The church also sees the course as giving moral guidance to Russia's children. In an address to a conference on education last month, Patriarch Alexy II said schools should give children not only knowledge but "an upbringing."

How will parents feel about the Russian Orthodox Church taking on this role in their children's lives? Many will likely welcome it, but what about those who do not?

The ministry stresses that the course is optional, but this does not mean that a child will have the option of taking Orthodox Culture or, say, a course in art history or Spanish language offered in the same time slot.

It means each school will have the option of including the religious course in its curriculum. What is not clear is how the decision is to be made at each school.

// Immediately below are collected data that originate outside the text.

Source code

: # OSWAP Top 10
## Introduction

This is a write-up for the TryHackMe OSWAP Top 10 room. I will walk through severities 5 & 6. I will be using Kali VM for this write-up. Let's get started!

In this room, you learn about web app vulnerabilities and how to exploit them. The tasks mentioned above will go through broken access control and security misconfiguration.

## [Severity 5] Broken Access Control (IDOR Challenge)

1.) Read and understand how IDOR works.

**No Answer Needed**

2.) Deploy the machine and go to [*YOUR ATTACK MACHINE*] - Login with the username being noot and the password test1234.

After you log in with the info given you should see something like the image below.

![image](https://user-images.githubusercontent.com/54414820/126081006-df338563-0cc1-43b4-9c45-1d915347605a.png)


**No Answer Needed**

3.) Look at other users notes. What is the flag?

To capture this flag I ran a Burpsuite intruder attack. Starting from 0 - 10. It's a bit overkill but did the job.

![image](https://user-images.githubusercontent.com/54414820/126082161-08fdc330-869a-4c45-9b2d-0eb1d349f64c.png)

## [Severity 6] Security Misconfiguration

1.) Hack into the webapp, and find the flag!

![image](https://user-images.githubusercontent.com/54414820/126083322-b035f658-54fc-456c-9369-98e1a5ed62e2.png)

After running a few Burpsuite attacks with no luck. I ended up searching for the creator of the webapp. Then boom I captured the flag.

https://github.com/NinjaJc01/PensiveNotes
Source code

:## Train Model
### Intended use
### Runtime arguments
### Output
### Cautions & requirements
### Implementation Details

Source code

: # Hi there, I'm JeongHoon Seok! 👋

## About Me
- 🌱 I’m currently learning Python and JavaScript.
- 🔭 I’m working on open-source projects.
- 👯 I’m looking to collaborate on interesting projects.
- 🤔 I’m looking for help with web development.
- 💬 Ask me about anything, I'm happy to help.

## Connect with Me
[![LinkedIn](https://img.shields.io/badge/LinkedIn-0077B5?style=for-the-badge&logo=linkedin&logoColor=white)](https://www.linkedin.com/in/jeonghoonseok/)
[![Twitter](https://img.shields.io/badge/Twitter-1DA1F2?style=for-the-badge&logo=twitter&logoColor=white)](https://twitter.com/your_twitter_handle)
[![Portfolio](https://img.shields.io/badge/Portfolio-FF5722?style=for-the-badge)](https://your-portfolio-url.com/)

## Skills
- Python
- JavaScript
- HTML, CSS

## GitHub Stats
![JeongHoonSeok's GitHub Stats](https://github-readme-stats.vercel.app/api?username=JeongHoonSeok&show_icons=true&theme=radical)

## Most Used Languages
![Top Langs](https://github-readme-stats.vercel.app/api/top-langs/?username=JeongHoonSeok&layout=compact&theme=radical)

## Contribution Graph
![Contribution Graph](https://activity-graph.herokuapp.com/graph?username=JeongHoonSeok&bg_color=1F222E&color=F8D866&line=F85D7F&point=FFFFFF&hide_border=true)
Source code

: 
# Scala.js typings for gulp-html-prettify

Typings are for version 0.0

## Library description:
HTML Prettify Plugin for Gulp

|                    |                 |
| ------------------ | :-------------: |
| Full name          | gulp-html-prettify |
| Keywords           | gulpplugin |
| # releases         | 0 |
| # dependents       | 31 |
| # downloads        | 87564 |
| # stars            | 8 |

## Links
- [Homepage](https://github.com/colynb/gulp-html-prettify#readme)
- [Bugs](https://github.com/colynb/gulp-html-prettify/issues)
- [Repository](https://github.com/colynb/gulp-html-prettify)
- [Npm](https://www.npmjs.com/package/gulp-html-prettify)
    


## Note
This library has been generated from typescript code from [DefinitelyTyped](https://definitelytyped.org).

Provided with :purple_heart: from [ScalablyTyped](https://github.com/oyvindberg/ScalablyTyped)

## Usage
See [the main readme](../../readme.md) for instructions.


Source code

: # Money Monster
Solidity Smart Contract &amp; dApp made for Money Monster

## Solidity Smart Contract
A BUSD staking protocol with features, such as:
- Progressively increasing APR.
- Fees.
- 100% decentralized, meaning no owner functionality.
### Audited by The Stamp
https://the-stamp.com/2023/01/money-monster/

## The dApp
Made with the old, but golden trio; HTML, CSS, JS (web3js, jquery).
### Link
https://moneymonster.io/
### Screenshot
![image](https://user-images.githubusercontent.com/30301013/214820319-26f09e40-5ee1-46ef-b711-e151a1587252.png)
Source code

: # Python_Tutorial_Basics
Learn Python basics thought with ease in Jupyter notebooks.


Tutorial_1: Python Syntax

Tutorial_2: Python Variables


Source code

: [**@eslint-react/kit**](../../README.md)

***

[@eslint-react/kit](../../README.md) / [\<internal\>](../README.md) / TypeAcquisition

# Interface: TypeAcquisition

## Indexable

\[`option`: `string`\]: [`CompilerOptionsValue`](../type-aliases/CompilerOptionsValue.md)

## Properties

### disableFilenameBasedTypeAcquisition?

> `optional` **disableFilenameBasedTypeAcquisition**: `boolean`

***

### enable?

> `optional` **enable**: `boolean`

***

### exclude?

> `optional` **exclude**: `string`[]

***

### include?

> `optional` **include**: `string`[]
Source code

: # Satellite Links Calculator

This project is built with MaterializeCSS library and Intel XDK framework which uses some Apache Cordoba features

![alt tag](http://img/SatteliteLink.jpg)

There is also no clear provision for children who choose not to attend. What about the 7-year-old whose parents are Jewish or atheist or Catholic or Muslim or just feel that religious beliefs should be taught at home or in the family's chosen church? Where is this child supposed to go when his classmates gather for Orthodox Culture? The church opposed suggestions that the course be offered after school, arguing that children would not take it seriously enough. But if the course is optional, that is where it belongs, or better yet in neighborhood parishes on Sunday morning. Children who do not want to take the course should not be ostracized.

The Education Ministry's new course seems to assume that to be Russian means to be Orthodox Christian. Yet as President Vladimir Putin reminded us just last week, during his memorable offer to arrange a circumcision for a French journalist who questioned the military's actions in Chechnya, Russia is a multi-confessional country.

But it is not a country that embraces its many confessions. Anti-Muslim feelings are growing as the war in Chechnya seethes and skinhead attacks on non-Russians are on the rise. Synagogues and Jewish cemeteries have been defaced.

Instead of a course in Orthodox Culture, isn't a course in ethnic and religious tolerance what Russia's children really need?